The Tab’s Album Round Up
CHRIS BANNON and GEORGE OSBORN mull over Marina Diamandis and punch in Peter Gabriel
Marina & The Diamonds – The Family Jewels
Marina Diamandis is not your average Welsh musician. The theatrical singer songwriter has created an album that shows off the different ranges of her voice and a variety of pop sounds. The Shampian Sleeper would not be out of place on Abba’s greatest hits, whilst on the opening of Numb I thought Kate Bush was making an addition to the album. Obsessions has to be the highlight – a stripped down track which reveals the true potential of her voice. Many fans have already been acquired by lead single Hollywood, a song with a chorus so infectious I’m surprised the BBC haven’t put out a health warning for it. The lyric, “Oh My God, you look just like Shakira, No no Catherine Zeta, Actually my name’s Marina” however does hint some arrogance. She’s not a success yet, but from this album she probably will be. There is much to praise on this album, but it’s far from perfect. The appallingly named Hermit the Frog could probably have been left off the album, whilst the chorus of Girls “Na-na-na-na” many may find annoying. These aside though it is a solid album – over to you Ellie Goulding to try and beat it next week…

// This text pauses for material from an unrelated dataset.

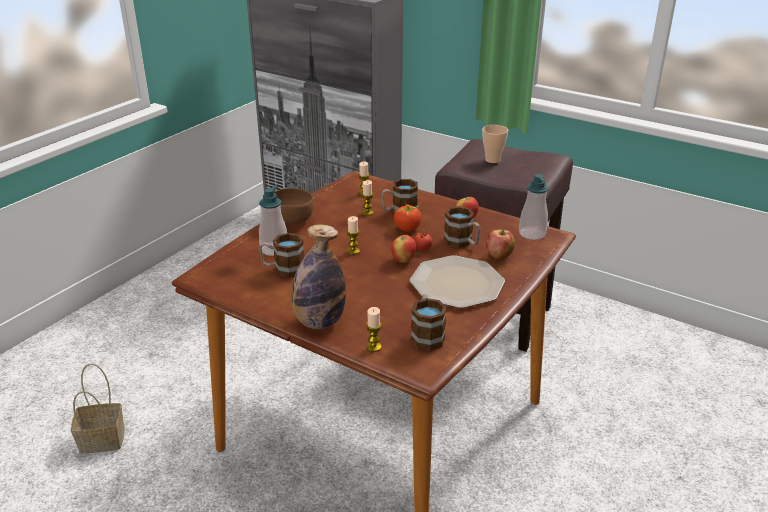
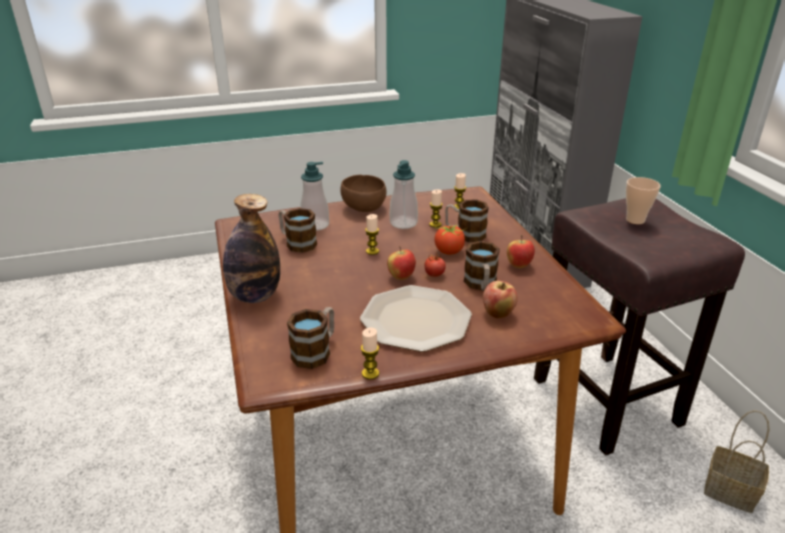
camera: 40 degrees right, 0 degrees up
(104, 439) = (201, 340): basket -> basket (732, 491)
(374, 347) = (259, 338): candle -> candle (370, 373)
(532, 233) = (570, 307): soap dispenser -> soap dispenser (403, 223)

Various Artists – Glee: The Music Volume 1
Seriously what has become of the UK’s taste in music? I mean having Journey’s Don’t Stop Believin’ in the top chart for several months was enough of a joke. Don’t get me wrong it’s a classic song but it’s over 30 years old! But then I had to burst out laughing when a terrible cover of it leap-frogged it in the chart. That cover was performed by the cast of TV show Glee, a TV show that is so High School Music it’s almost a crime. The majority of the 17 songs on the album may have been classics at one point, but being sung by the cast it sound so sickly sweet on the record that I could feel my teeth beginning rot. I have to give them some credit though – they have beaten Simon Cowell at his own game, owning the chart with numerous shoddy covers. If you are not a teenage girl who still loves all things Disney, give this a miss. If you think I’m being mean, I can assure I could have been much harsher reviewing this. I thought I should give the editors a weekend off though.
Scratch my Back – Peter Gabriel Returning after 8 years in the wilderness, Peter Gabriel comes up with a bafflingly poor and ineffective covers album. After hearing the free to download version of Flume by Bon Iver I thought that the remainder of the album would be solid, at times interesting, but mostly unspectacular at worst. Instead, it’s twaddle and piffle of the highest order and incredibly self-indulgent. While I accept that a good cover should show the personality of the artist, the series of covers here show an artist who is long detached to the reality of what actually constitutes “good”. The cover of Mirrorball is such an example. Replacing a track which has ounces of subtle beauty, devastatingly brilliant orchestration and carefully weighted vocals with a brash attempt more suited to an epic film soundtrack, Gabriel tears the soul out of almost every song he covers and forgets to replace it with anything other than aimless grandeur. The shimmering brilliance of Heroes is demolished, the glory of Philadelphia is cut away and Street Spirit loses everything that made it a brilliant track. This album stinks of a payday, the lengthy justification of why it exists being little more than a cover for more cash. A textbook example that a good song can be ruined by a poor performer, Scratch my back will line bargain bins by the end of March.